New York City psychiatrist Dr. Fredric Wertham had a different theory. Wertham had achieved fame with his anti-comic book treatise Seduction of the Innocent, published just four months before the arrest of the Brooklyn Thrill Killers. He jumped at the opportunity to interview Koslow and determine if he, like an estimated 87% of mid-century American teenagers, read comic books. Koslow admitted that he did.
“[H]e was an addict of the type of pornographic horror literature which is closely allied to comic books,” Wertham later told government officials. “He told me that he had read every volume of the Nights of Horror…[and] had been fascinated and emotionally overwhelmed by them.”
There it was: the motive everyone was looking for. Nights of Horror, a series of cheaply-produced books, contained stories of bondage and sadomasochism. It also featured fantastic illustrations that were eventually attributed to Joe Shuster, the co-creator of Superman. Clearly these descriptions and illustrations of obscene, unnatural sex acts had driven the Thrill Killers to murder!
Although the books were printed in small batches and had almost no distribution, eliminating Nights of Horror from America’s cultural landscape became a national obsession. Police raided bookstores that sold adult material, seizing and destroying any copies they found. The New York State Legislature appointed a committee to explore the effects of obscene material on young people, ushering in a period of widespread censorship and stiffer penalties for those who created or distributed adult material.

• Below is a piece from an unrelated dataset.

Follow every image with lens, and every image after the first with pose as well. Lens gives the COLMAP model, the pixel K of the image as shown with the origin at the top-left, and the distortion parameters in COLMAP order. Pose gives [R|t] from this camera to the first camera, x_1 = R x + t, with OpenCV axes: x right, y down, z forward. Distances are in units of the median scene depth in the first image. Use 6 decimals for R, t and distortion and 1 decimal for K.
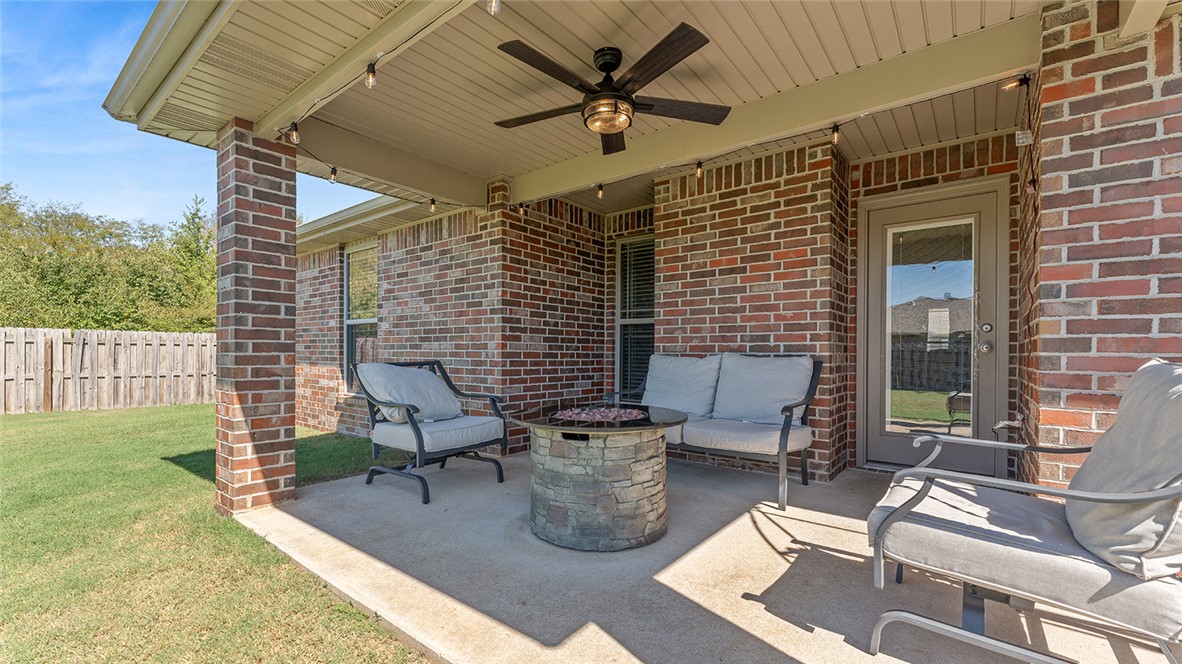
lens RADIAL K [[492.8, 0, 583.7], [0, 492.8, 357.6], [0, 0, 1]] dist [-0.000594, -0.000175]
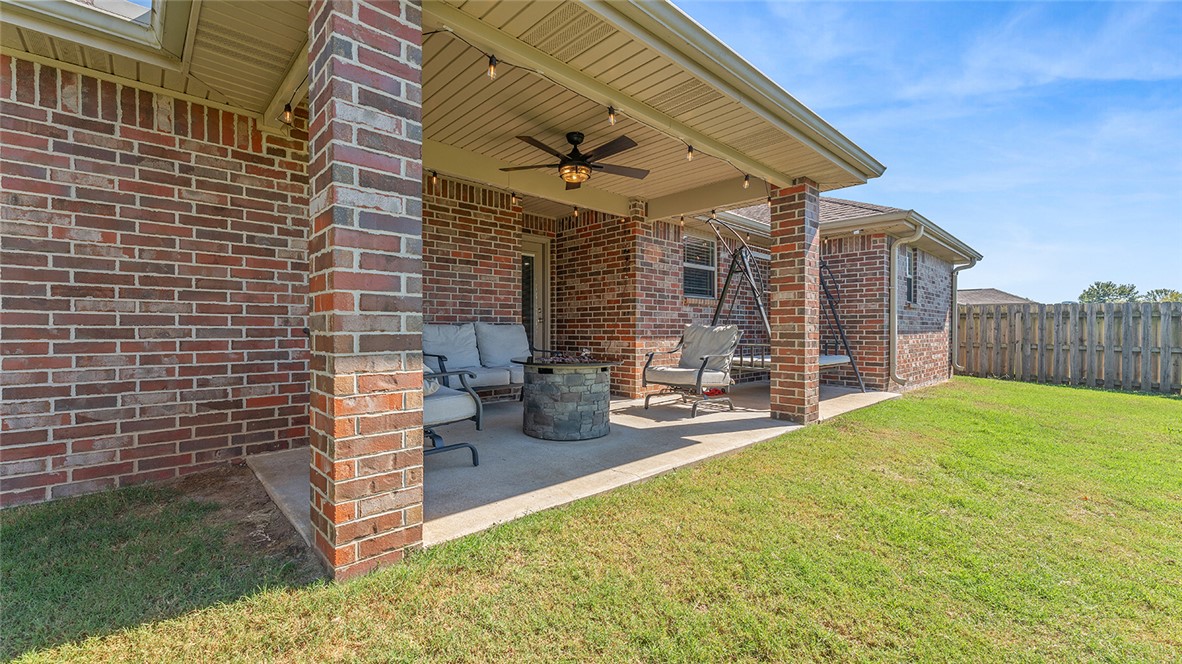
lens RADIAL K [[483.3, 0, 586.5], [0, 483.3, 327.9], [0, 0, 1]] dist [-0.000581, -0.000043]
pose [[0.134310, -0.000979, 0.990939, -0.998252], [0.009230, 0.999957, -0.000263, 0.010362], [-0.990896, 0.009182, 0.134313, 0.497754]]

The panic also contributed to the creation of the Comics Code Authority, a self-regulating body of the comic book industry designed to eliminate sex, crime, and other salacious elements from comics. In what may have been an attempt to distance the industry from Nights of Horror, the first page of the Code declared, “No comic magazine shall use the word horror…in its title.” The Code remained a governing force for the next five decades.
With a motive established, Koslow and Mittman were tried as adults, convicted, and sentenced to life in prison. Lieberman was acquitted due to lack of evidence. Trachtenberg, the youngest of the group, was tried in juvenile court and sent to a reformatory.
The crimes of the Brooklyn Thrill Killers gradually faded from public memory, but the case had lasting consequences. In the wake of the crime spree, reactionary campaigns against obscenity destroyed the livelihoods of many distributors of adult material. Ironically, another legacy of the case is Nights of Horror itself – a publication that would almost certainly have disappeared into obscurity were it not for Dr. Wertham’s crusade.